= Exercise directions =
The expected answer is every line from the material below that has the word "Chief".

= Task inputs =
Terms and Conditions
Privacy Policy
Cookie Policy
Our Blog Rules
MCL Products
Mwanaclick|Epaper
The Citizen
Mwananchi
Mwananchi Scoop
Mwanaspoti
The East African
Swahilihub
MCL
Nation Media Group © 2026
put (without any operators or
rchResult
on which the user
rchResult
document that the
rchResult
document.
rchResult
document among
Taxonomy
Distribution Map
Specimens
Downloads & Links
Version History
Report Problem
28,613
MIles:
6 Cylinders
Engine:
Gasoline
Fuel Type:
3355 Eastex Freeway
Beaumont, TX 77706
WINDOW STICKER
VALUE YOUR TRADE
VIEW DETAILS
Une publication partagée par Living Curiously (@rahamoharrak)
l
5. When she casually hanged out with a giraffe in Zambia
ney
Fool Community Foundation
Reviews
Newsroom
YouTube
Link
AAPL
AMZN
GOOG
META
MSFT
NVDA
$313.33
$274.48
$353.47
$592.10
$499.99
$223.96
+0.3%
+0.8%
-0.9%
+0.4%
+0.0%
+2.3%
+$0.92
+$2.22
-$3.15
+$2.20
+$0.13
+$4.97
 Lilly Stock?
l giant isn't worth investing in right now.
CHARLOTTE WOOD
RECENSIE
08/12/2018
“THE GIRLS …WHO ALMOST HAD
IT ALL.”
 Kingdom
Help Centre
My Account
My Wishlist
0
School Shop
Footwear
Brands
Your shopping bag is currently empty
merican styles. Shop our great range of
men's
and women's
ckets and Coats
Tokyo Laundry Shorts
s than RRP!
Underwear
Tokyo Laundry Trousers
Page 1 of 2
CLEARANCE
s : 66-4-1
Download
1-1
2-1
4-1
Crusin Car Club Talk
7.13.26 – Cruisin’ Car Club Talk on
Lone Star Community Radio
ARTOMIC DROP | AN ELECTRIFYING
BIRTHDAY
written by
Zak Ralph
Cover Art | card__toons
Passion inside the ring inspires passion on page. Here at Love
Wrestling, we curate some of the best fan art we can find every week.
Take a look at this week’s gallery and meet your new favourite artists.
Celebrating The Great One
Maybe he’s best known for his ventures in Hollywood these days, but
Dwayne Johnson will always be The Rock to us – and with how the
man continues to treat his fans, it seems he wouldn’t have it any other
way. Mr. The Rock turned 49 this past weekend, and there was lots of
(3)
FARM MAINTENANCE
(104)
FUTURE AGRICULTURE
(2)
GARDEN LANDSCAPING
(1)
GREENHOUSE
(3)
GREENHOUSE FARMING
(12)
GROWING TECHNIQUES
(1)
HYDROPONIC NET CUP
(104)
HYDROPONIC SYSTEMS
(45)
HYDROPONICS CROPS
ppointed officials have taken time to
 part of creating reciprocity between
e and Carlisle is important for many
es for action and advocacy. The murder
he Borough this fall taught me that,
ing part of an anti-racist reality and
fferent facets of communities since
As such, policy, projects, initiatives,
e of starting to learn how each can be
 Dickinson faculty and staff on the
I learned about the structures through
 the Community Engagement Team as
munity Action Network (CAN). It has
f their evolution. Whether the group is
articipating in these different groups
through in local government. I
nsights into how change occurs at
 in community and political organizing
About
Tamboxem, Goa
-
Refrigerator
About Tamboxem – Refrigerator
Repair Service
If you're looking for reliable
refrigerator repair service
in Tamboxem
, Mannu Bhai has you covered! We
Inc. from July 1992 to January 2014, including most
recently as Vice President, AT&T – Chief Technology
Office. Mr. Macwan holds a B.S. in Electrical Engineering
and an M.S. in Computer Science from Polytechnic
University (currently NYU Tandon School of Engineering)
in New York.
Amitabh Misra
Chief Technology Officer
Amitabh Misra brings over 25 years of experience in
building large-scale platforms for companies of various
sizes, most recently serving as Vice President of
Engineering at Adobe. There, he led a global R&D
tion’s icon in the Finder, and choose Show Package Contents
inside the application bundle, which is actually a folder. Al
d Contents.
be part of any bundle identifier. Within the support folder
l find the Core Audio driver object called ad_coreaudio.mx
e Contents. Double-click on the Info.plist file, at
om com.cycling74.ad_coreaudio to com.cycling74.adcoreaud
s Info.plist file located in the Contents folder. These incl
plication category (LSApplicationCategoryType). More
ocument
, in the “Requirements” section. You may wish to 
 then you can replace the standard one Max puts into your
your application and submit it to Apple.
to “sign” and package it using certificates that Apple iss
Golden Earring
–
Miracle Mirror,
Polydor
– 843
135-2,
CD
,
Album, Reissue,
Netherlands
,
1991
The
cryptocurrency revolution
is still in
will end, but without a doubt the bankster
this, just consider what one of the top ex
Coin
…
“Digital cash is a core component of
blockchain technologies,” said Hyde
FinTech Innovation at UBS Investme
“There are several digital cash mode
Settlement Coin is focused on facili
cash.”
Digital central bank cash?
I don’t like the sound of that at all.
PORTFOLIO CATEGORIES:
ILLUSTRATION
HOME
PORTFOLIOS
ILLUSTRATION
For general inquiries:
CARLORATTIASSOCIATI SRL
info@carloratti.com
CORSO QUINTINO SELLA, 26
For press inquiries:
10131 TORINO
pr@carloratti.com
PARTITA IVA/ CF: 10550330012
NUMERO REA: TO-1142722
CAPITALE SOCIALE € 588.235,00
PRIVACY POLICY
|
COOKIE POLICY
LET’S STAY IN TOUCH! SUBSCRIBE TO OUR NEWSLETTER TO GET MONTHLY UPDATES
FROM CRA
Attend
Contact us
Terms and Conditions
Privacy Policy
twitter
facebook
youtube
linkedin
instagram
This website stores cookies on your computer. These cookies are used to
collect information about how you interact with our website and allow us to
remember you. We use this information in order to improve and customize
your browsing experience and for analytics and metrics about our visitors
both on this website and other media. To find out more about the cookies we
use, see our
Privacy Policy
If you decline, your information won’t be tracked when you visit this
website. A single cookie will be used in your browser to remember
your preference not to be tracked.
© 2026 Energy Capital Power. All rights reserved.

= Exercise answer =
recently as Vice President, AT&T – Chief Technology
Chief Technology Officer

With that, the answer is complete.